Table 5 Results comparison between POI description vs. category based users awareness. In each metric, higher values are better and the best result is highlighted by the bold numbers

Performance of multi-task learning for queuing time prediction

The proposed TLR-M_UI model outperforms in terms of top-k POI recommendation and can also predict queuing time. The TLR-M_UI model underperforms the TLR-M model in queuing time prediction due to the consideration of user interest preferences. As these users prefer certain POIs that are more aligned to their interest preferences, they may have to wait a long time to reach their specific/preferred locations. To compare the TLR-M_UI model with a baseline prediction model, we use a single \(TLR_q\) model that takes time-based queuing time and POI sequence as input and predicts target POIs queuing time as output. In this case, the RMSE loss function is used. We have developed an AT-\(LSTM_q\) model applying the same input (queuing time and POI sequence) based on a variant of the ATST-LSTM (Huang et al. 2019) model. The ATST-LSTM\(_q\) model cannot effectively predict the queuing time, as shown by RMSE value that is higher than the TLR-M_UI model values. Our proposed model’s queuing time prediction performance is higher than the TLR-M model because we consider user interests. We know users generally agree to wait a little longer to visit their preferred locations (Table 6).

Table 6 RMSE results between single and multi-task queuing time prediction. In each metric, lower values are better and the best result is highlighted by the bold numbers

Execution time comparison

Table 7 shows the execution time comparison for the proposed model and baselines. In the baseline model the non-deep learning model STACP is the fastest for training. It is well known that deep learning model takes longer time to train and depends on the number of parameters. Therefore, based on the best parameter setting in the baselines, we evaluate all models in the same environment. It is clear that our proposed model took less time than the other deep learning models. The main reason is that the transformer model avoids recurrent neural networks training; it works based on attention and positioning weighted sequence learning. It also shows that multi-tasking takes a longer time than single-task time. The reason behind that is multi-tasking used two sets of encoder and decoder. Finally, our proposed models’ testing time is comparable to the baselines.
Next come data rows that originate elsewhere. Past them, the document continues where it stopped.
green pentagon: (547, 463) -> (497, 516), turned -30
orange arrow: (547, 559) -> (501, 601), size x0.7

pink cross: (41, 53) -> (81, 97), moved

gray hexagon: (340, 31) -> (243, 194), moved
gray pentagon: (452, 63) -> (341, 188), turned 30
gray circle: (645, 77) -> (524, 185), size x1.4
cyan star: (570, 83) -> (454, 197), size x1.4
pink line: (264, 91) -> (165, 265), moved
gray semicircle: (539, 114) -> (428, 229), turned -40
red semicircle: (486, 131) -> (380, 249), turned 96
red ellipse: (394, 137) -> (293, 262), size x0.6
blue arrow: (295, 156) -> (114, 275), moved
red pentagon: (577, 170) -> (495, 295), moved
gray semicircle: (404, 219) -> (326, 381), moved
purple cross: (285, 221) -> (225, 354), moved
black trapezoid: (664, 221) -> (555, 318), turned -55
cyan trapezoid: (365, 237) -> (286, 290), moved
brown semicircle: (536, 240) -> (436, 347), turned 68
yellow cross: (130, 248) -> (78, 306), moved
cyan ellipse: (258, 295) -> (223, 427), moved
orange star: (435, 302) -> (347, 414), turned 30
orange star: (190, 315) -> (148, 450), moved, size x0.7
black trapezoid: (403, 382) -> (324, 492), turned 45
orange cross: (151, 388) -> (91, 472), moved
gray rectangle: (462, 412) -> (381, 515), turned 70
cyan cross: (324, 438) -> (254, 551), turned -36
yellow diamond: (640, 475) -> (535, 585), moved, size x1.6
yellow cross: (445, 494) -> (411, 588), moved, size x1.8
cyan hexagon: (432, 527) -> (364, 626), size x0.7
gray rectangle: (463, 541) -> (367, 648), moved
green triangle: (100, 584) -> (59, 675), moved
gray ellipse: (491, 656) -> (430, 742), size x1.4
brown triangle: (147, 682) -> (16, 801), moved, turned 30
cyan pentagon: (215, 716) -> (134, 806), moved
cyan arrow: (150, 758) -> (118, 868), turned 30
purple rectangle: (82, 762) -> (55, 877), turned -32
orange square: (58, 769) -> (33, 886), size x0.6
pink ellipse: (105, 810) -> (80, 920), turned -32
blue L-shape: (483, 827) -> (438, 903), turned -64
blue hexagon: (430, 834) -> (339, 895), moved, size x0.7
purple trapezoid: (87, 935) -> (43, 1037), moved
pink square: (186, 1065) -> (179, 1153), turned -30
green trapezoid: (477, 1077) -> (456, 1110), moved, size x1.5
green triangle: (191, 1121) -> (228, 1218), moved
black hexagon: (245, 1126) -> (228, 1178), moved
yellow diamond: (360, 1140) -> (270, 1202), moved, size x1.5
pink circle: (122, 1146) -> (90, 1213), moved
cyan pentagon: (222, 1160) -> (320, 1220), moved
Table 7 Execution time (Second) comparison for the proposed models and baselines

Conclusion

In this paper, we introduced the problem of user interests aware next POI recommendation and proposed models to solve this problem. We proposed POI description based user interests with multi-head transformer-based multi-task learning recommendation model TLR-M_UI that incorporates sequential, spatial, temporal and queuing time influences for recommending top-k POIs and predicting queuing time simultaneously. By leveraging the attention technique instead of a RNN architecture, the model can capture whole trajectory dependencies directly and efficiently. The model able to solve POI cold start problem. Experiment results based on six datasets show that our proposed models significantly outperform the various state-of-the-art models.

We have studied the queuing time aware top-k POI recommendation problem and solve the new POI cold start problem in this work. However, the models face challenges to solve new user cold start problems. In future research, we will consider user social relationships to solve new user cold start problem and construct a full itinerary considering the budget time that users get maximum entertainment.